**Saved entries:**

****************

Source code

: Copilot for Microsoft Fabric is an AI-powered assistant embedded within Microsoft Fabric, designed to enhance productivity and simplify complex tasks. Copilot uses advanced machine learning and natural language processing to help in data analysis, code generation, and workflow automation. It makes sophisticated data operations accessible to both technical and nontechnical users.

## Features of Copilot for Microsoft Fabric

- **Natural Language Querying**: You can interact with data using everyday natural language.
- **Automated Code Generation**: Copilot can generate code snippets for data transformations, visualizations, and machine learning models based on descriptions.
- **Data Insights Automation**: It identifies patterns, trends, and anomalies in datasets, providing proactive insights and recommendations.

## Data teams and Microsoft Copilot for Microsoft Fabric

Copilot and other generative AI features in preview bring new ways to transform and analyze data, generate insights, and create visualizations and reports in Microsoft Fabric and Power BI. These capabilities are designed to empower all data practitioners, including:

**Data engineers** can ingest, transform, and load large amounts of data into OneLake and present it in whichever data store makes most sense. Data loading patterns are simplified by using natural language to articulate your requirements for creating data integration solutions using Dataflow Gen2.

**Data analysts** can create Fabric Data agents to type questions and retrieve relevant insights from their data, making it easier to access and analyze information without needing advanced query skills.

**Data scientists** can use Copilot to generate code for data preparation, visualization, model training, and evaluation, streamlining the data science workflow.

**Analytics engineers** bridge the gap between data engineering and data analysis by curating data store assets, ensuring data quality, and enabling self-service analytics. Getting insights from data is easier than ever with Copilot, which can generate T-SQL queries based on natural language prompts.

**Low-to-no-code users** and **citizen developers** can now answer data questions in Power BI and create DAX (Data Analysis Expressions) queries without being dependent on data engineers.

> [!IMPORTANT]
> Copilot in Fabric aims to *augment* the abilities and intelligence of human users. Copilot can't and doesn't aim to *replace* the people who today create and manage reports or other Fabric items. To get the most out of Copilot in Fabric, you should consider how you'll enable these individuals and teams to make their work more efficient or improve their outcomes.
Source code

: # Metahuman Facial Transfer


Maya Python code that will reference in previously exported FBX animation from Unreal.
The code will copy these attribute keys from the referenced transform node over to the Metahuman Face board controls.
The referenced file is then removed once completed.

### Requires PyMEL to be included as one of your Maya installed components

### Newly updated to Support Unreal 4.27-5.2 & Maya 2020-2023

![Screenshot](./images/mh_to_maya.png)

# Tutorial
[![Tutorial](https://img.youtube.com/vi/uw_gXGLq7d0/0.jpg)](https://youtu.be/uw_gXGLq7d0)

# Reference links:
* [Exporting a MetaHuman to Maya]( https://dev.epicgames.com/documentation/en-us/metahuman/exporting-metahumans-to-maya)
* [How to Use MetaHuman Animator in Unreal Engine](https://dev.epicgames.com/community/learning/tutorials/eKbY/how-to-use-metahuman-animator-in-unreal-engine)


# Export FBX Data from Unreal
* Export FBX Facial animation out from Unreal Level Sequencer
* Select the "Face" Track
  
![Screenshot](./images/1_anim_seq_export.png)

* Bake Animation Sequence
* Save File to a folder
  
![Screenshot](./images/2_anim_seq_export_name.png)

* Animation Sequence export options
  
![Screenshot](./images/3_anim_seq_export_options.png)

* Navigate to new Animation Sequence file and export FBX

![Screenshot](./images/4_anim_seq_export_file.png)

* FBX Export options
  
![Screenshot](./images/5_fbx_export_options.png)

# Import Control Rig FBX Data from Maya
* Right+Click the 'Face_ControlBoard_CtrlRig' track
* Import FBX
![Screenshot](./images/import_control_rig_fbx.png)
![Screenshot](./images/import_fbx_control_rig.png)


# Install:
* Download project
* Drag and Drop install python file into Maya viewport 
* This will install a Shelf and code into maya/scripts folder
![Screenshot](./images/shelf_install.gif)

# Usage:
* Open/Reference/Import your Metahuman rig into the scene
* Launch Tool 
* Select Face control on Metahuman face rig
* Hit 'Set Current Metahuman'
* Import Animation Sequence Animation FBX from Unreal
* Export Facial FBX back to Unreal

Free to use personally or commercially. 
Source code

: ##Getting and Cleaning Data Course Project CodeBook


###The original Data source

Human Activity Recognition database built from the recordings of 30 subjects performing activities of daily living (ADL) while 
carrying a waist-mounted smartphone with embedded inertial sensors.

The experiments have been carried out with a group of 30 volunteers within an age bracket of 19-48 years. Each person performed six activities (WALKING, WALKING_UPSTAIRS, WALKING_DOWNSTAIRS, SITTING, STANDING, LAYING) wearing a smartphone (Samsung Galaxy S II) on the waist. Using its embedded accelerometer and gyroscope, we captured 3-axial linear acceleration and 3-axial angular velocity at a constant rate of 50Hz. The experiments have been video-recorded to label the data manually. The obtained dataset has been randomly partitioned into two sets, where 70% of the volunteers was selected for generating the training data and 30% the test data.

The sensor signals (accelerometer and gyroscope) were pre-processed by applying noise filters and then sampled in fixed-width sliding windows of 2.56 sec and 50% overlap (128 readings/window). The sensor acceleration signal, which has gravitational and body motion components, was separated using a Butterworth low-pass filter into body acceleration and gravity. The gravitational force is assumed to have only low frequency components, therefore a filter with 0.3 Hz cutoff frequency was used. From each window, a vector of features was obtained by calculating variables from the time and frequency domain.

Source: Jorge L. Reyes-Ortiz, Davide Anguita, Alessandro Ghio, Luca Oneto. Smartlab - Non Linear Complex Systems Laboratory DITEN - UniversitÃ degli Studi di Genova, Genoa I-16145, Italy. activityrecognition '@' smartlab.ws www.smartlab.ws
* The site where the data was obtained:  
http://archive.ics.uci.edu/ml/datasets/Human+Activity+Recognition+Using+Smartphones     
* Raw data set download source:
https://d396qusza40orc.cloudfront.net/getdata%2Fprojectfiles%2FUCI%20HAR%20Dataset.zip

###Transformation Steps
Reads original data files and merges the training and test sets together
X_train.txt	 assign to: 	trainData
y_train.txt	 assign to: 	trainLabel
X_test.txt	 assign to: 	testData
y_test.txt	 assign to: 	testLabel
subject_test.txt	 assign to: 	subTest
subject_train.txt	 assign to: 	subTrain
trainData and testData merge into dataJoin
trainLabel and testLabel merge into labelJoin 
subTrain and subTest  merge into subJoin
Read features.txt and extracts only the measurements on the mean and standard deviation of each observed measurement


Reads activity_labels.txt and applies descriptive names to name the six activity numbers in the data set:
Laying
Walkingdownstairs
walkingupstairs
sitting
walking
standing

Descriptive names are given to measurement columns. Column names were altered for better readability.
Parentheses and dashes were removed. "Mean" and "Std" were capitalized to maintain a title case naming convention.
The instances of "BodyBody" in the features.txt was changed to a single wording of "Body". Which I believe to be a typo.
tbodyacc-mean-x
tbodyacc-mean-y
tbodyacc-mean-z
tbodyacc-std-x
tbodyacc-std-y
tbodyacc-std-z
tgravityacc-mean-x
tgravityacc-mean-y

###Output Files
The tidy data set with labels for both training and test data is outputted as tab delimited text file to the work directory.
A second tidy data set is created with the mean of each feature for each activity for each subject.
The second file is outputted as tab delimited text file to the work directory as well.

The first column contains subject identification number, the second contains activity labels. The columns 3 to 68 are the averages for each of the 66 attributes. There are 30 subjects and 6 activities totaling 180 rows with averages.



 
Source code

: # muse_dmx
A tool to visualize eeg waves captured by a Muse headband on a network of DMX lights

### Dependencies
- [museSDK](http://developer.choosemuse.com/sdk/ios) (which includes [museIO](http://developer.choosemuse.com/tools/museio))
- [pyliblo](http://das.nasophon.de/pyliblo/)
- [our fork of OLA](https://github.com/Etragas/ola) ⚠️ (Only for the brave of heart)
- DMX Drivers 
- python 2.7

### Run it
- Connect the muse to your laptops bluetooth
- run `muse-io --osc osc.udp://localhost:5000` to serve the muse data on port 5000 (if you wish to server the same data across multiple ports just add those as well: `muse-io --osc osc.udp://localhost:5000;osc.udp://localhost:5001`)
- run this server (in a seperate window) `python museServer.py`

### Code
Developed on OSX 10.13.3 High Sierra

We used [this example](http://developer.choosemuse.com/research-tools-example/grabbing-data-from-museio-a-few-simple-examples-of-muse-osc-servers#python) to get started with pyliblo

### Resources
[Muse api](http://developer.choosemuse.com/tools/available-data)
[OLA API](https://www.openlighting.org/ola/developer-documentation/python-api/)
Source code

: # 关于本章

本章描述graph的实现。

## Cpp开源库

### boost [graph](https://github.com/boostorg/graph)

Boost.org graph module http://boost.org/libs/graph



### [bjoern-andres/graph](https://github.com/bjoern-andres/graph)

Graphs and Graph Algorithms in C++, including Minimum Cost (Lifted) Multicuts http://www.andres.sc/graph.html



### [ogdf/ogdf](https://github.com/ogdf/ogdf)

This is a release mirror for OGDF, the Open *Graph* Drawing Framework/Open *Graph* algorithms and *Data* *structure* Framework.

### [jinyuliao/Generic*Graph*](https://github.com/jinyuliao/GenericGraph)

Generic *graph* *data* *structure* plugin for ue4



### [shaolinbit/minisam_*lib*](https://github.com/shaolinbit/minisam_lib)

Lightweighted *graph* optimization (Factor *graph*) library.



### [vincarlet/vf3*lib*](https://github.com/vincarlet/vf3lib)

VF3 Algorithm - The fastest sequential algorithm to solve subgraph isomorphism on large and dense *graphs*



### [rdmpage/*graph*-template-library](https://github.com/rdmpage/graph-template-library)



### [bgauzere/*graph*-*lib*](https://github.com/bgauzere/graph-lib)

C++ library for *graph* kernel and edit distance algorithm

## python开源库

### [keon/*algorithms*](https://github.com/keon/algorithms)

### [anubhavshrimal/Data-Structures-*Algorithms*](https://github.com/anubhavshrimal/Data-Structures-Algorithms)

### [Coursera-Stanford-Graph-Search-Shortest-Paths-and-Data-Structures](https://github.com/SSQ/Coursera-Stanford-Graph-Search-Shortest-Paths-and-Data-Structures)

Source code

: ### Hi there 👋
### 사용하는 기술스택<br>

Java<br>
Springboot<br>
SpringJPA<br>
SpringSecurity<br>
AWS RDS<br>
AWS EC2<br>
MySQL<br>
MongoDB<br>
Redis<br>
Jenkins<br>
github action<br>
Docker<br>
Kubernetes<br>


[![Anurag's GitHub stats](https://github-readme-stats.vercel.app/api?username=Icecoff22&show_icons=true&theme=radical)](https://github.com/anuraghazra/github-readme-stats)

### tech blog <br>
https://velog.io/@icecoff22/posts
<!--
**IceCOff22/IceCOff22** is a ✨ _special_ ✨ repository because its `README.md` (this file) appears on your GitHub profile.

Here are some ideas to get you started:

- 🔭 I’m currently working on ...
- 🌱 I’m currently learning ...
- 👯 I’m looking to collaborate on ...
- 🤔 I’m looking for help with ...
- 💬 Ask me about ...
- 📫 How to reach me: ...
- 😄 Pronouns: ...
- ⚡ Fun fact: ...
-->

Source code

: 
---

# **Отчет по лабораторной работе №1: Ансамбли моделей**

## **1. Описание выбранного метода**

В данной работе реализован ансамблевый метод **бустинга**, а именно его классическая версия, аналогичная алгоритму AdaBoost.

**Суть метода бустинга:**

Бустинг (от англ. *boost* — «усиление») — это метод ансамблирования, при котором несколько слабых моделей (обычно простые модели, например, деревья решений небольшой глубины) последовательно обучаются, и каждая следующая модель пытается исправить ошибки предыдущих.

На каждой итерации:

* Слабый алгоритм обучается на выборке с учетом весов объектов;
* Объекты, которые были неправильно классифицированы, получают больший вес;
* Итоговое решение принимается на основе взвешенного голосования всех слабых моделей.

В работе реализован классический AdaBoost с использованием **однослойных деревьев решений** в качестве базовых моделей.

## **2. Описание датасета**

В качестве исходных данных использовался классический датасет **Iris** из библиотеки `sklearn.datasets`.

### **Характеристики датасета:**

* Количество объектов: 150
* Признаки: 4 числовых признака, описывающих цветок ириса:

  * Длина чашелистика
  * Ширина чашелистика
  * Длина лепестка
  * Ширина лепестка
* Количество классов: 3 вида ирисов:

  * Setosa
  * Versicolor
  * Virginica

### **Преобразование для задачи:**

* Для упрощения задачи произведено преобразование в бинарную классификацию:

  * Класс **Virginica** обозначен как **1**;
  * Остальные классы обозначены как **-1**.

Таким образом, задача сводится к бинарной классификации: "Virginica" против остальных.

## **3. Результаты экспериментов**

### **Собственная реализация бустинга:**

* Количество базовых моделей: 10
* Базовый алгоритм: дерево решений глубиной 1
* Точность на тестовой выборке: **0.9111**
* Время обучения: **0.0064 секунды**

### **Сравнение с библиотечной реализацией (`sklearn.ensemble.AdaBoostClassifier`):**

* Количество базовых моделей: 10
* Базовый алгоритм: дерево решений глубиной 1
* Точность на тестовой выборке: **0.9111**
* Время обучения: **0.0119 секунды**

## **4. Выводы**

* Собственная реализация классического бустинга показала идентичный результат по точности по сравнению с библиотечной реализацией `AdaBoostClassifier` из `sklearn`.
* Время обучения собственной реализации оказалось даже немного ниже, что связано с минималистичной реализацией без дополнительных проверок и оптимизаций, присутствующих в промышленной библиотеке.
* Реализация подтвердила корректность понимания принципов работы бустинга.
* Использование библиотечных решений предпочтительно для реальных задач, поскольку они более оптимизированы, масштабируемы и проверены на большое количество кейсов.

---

****************

**WHAT TO PRODUCE:**
Retype exactly the lines above, from the one with "Признаки: 4 числовых" through the one with "Собственная реализация классического", inclusive.

**ANSWER SECTION:**
* Признаки: 4 числовых признака, описывающих цветок ириса:

  * Длина чашелистика
  * Ширина чашелистика
  * Длина лепестка
  * Ширина лепестка
* Количество классов: 3 вида ирисов:

  * Setosa
  * Versicolor
  * Virginica

### **Преобразование для задачи:**

* Для упрощения задачи произведено преобразование в бинарную классификацию:

  * Класс **Virginica** обозначен как **1**;
  * Остальные классы обозначены как **-1**.

Таким образом, задача сводится к бинарной классификации: "Virginica" против остальных.

## **3. Результаты экспериментов**

### **Собственная реализация бустинга:**

* Количество базовых моделей: 10
* Базовый алгоритм: дерево решений глубиной 1
* Точность на тестовой выборке: **0.9111**
* Время обучения: **0.0064 секунды**

### **Сравнение с библиотечной реализацией (`sklearn.ensemble.AdaBoostClassifier`):**

* Количество базовых моделей: 10
* Базовый алгоритм: дерево решений глубиной 1
* Точность на тестовой выборке: **0.9111**
* Время обучения: **0.0119 секунды**

## **4. Выводы**

* Собственная реализация классического бустинга показала идентичный результат по точности по сравнению с библиотечной реализацией `AdaBoostClassifier` из `sklearn`.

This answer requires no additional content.